**Instructions for the task**
One number is the whole answer: the tally of lines in the records that include the word "Tengah".

━━ Entries supplied

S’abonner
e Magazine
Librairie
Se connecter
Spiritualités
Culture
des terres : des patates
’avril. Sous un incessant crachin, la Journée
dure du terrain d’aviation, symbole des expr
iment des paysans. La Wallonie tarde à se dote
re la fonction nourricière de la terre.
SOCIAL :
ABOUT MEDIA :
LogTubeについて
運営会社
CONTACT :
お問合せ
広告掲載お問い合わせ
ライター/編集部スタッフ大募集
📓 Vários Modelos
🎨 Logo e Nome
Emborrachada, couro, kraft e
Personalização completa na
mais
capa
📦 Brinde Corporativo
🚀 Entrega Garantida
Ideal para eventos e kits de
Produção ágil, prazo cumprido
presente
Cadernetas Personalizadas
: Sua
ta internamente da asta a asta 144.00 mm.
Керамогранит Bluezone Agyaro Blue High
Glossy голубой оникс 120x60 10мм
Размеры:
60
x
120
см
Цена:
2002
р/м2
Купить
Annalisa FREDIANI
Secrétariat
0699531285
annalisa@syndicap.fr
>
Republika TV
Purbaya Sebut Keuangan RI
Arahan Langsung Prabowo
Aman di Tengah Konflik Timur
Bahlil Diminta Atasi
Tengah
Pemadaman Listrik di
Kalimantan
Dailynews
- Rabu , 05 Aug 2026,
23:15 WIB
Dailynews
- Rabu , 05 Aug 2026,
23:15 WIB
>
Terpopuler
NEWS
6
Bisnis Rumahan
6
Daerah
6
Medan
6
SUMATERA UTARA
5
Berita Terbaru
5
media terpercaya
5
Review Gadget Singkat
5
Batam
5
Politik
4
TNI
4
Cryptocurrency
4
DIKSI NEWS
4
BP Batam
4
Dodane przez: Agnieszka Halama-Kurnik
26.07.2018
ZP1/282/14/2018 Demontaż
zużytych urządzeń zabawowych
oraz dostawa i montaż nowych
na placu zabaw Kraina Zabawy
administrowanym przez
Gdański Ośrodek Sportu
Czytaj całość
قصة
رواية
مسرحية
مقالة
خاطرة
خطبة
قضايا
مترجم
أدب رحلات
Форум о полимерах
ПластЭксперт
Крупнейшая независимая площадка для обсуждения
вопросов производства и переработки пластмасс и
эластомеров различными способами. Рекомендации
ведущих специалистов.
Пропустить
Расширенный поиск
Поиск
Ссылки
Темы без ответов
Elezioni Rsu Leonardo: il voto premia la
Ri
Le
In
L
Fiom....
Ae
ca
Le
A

━━━━

**Written answer**
2